» Task prompt
In the data below, echo every line starting at "Page size: 1654x1241." and ending at "title Emergency fund [82, 49, 1571, 257]", with both of those lines included.

» Given entries
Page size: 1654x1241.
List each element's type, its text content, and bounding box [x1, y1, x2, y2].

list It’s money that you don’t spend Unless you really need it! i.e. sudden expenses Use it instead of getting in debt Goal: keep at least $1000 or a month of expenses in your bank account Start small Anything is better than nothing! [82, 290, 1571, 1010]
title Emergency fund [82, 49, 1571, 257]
* * *
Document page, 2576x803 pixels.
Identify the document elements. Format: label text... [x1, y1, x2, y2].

» Solution for this problem
Page size: 1654x1241.
List each element's type, its text content, and bounding box [x1, y1, x2, y2].

list It’s money that you don’t spend Unless you really need it! i.e. sudden expenses Use it instead of getting in debt Goal: keep at least $1000 or a month of expenses in your bank account Start small Anything is better than nothing! [82, 290, 1571, 1010]
title Emergency fund [82, 49, 1571, 257]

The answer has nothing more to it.